The ban on the export of Irish beef and sheep meat to the Gulf region which was put in place over 10 years ago, has been lifted by the Gulf Cooperation Council (GCC).
The ban, put in place at that time because of concerns relating to BSE and scrapie disease, was implemented by Saudi Arabia, the United Arab Emirates(UAE), Oman, Qatar, Kuwait and Bahrain.
The lifting of this ban has been described by Minister for Agriculture, Marine and Food, Simon Coveney, as a “milestone decision”.
The Minister said that this decision by the GCC Food Safety Committee was the result of ongoing efforts by his Department, Irish Embassies in Saudi Arabia and the UAE and Bord Bia over a number of years. These efforts resulted in a successful inspection visit to Ireland by a veterinary delegation from the GCC in February of this year when they saw at first hand the safety and quality of Irish beef and lamb. He added that while Saudi Arabia had previously lifted a ban on the importation of Irish beef and the UAE had lifted the ban on Irish beef, sheep meat and poultry, the formal lifting of the GCC-wide ban means that Ireland is free to export Irish beef and lamb within all the Gulf countries.

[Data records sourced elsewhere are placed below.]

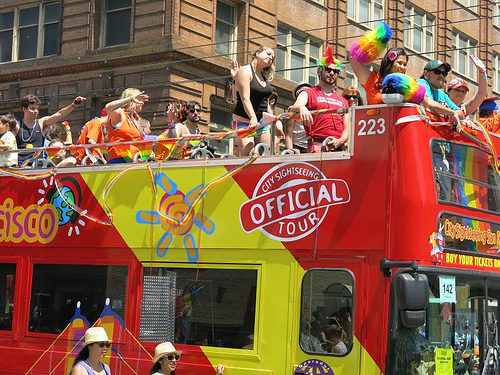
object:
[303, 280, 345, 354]
reflection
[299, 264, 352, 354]
window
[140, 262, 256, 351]
window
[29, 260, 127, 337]
window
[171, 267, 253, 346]
reflection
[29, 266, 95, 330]
reflection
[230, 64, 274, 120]
black top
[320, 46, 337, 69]
mohawk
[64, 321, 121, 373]
woman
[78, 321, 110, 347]
fedora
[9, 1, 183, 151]
wall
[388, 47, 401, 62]
flower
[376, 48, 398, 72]
hair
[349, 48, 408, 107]
woman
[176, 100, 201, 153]
man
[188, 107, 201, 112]
sunglasses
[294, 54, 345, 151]
man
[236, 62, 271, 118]
tank top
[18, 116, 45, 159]
tank top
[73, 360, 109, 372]
tank top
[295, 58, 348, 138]
man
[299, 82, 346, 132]
t shirt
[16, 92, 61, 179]
man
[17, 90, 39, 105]
black hair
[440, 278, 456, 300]
number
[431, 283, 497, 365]
window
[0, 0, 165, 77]
building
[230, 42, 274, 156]
woman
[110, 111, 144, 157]
tank top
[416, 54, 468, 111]
man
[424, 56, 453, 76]
hat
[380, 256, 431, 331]
mirror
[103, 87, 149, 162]
woman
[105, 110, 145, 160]
orange t-shirt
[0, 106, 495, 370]
bus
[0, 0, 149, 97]
building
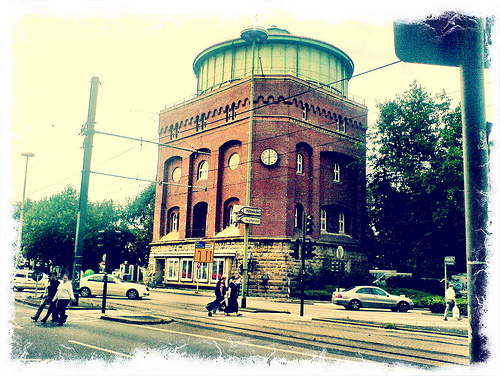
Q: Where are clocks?
A: On a building.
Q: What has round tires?
A: A car.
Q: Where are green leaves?
A: On trees.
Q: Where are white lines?
A: On the street.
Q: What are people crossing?
A: The street.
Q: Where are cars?
A: On the road.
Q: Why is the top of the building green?
A: Age.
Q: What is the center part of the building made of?
A: Brick.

Minister Coveney said his department would now work to agree veterinary health certificates with all GCC countries for beef and lamb so that the exporting of these products to these countries could begin as soon as possible.
Welcoming this important development, the Secretary General of The Arab-Irish Chamber of Commerce, Ahmad Younis, said, ‘Our Chamber provides a full certification and legalisation service to meat exporters to the GCC countries and we work closely with the embassies of these countries to ensure a fast and responsive service. We look forward to seeing an increase in the number and value of shipments to the region in the months ahead arising from this welcome news.’
The region has a combined population of almost 43.5 million people and is a significant importer of food products.